# INSTRUCTIONS:
1. List every research or weather station named in the article on Antarctic temperatures.
2. Carry on writing the article on Antarctic temperatures, starting after its final sentence.

# EXCERPTED TEXT:

First Posted: Mar 03, 2017 04:36 AM EST
Permafrost
A new study has found that more permafrost can be thawed by global warming, which what scientists thought before.
(Photo : CBS News/YouTube screenshot)

The World Meteorological Organization (WMO) in Geneva is conducting an ongoing study of extreme weather and climate conditions around the world now. It discovered that the temperature of Antarctica reached the soaring 63.5 degrees Fahrenheit (17.5 degrees Celsius) in 2015.

Furthermore, the highest on record for the temperature of the Antarctic region was peaked at 67.6 degrees Fahrenheit on Jan. 30, 1982, at Signy Research Station on Antarctica's Signy Island. On the other hand, WMO found that the warmest temperature in the continent itself including the continent and its nearby islands was about 63.5 degrees Fahrenheit on March 24, 2015, at the Argentine Esperanza Base research station, according to CBS News.

Meanwhile, in the Antarctic Plateau, the highest temperature reached 19.4 degrees Fahrenheit at the Automatic Weather Station on the Adelie Coast on Dec. 28, 1980. WMO stated that these high temperatures are a large departure from the continent's lowest recorded temperature of -128.6 degrees Fahrenheit at Vostok Station on July 21, 1983.

These temperatures of Antarctica are alarming. Antarctica's ice sheet has 90 percent of the world's freshwater. This means if the ice sheet were to melt, it would trigger ice loss and would raise sea level by about 200 feet.

# GIVEN ENTRIES:
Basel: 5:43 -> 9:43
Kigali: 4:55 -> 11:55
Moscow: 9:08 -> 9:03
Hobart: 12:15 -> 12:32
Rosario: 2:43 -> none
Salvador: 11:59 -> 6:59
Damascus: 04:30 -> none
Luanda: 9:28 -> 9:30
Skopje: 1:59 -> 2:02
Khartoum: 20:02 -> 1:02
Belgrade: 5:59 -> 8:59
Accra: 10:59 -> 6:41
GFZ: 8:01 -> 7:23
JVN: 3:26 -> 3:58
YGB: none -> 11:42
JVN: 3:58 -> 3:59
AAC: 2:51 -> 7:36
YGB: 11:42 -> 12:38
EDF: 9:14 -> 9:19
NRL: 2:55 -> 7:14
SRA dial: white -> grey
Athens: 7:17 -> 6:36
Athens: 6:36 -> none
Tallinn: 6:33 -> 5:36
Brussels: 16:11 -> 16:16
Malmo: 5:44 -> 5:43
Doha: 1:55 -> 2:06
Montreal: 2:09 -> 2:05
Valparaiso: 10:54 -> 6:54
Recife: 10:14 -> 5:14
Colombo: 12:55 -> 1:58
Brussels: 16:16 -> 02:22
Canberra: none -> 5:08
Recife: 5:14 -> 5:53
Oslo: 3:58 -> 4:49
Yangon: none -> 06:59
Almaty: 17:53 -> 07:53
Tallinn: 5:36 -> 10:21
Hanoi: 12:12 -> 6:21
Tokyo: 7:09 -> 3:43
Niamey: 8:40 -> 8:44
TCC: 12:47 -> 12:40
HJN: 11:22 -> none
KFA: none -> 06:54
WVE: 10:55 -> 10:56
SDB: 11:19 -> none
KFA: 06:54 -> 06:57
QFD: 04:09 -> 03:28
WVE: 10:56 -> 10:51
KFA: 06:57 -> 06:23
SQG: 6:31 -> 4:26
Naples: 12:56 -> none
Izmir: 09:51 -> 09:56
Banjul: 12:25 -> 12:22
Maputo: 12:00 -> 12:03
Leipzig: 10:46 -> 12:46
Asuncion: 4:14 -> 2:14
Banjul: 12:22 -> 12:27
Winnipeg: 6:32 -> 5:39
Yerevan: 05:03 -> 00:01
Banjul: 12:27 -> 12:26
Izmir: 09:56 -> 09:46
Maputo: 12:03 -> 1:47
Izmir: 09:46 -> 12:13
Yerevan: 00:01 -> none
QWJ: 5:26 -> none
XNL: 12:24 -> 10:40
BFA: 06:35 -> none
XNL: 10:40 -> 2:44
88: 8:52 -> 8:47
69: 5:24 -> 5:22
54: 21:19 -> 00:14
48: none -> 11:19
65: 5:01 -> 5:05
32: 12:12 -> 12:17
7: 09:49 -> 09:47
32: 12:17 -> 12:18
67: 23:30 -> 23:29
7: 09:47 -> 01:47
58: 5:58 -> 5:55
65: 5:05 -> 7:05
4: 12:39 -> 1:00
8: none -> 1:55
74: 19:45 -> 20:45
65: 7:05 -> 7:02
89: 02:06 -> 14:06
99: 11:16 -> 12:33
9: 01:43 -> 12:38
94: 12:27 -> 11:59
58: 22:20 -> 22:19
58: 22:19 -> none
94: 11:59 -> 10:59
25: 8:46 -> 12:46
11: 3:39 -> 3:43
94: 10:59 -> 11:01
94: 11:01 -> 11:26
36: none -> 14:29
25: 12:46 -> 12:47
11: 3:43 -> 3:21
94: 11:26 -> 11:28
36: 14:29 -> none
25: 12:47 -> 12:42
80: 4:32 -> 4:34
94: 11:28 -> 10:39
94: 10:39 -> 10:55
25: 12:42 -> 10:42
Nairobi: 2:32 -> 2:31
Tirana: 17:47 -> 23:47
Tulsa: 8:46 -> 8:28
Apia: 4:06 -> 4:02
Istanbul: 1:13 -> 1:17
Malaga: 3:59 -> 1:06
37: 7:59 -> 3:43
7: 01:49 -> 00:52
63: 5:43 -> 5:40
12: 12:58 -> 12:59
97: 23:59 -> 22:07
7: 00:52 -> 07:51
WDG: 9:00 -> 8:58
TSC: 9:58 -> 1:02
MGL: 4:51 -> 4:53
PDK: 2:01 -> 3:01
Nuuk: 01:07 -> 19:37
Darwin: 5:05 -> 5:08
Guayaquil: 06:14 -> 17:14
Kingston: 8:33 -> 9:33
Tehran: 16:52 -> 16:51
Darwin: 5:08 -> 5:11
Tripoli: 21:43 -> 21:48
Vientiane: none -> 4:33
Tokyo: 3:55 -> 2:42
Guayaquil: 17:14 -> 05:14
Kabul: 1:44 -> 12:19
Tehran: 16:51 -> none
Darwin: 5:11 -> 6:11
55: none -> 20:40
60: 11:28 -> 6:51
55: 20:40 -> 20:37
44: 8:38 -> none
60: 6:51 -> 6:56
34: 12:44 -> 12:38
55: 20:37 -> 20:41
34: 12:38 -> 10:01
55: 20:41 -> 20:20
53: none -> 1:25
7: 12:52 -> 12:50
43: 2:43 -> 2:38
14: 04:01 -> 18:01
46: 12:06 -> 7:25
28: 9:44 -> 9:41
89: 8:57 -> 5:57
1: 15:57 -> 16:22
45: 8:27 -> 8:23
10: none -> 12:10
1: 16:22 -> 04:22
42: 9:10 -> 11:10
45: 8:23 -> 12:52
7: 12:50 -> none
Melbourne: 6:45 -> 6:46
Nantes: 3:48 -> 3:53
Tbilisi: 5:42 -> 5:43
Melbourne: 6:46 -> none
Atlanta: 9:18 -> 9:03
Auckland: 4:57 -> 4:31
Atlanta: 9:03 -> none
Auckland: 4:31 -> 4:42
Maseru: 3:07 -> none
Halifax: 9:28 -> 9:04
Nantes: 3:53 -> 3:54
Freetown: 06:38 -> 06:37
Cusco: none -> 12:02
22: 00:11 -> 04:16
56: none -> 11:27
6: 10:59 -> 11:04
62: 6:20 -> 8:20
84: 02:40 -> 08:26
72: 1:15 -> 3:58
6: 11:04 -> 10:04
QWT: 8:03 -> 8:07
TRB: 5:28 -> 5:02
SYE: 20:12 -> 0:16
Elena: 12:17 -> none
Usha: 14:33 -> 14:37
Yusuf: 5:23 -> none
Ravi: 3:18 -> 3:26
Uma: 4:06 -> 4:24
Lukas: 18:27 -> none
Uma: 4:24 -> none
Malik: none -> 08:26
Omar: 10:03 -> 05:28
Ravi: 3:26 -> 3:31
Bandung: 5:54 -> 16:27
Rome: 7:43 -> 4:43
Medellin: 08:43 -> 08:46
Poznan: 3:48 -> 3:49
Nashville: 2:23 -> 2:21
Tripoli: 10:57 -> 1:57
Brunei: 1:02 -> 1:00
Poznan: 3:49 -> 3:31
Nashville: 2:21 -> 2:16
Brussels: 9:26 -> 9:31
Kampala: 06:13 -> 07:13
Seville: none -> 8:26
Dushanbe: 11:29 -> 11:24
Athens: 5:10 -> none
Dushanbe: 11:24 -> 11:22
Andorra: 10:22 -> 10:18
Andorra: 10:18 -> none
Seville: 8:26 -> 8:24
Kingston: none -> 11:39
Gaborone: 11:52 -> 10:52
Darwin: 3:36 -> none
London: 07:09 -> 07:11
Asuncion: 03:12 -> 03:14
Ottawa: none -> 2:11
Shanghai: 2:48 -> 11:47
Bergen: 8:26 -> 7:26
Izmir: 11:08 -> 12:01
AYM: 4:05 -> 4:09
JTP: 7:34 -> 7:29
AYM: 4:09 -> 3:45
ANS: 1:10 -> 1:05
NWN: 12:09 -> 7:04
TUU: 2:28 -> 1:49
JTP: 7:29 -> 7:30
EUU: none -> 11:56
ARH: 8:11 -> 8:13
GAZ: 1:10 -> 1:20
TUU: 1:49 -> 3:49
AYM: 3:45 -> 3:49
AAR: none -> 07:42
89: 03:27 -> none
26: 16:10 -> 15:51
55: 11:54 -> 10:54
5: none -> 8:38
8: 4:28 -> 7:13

# PER-TASK OUTPUTS:
1.
- Signy Research Station
- Argentine Esperanza Base research station
- Automatic Weather Station on the Adelie Coast
- Vostok Station

2.
Meanwhile, Jamin Greenbaum, a postdoctoral research fellow at the University of Texas institute for Geophysics, said that the warming can be felt in Antarctica as he just visited Antarctica a few weeks ago. He further said that he had seen so much surface meltwater and described it as remarkable. On the other hand, he added that meltwater is alarming because it can lead to the rapid retreat of coastal ice as well as sea level rise.

Michael Sparrow, a polar expert with the WMO co-sponsored World Climate Research Program, explained that the Antarctic and the Arctic are poorly covered in terms of weather observations and forecasts, even though both play an important role in driving climate and ocean patterns and in sea level rise. He further explained that the verification of maximum and minimum temperatures helps them to build up a picture of the weather and climate in one of the Earth's final frontiers, as noted by Engadget.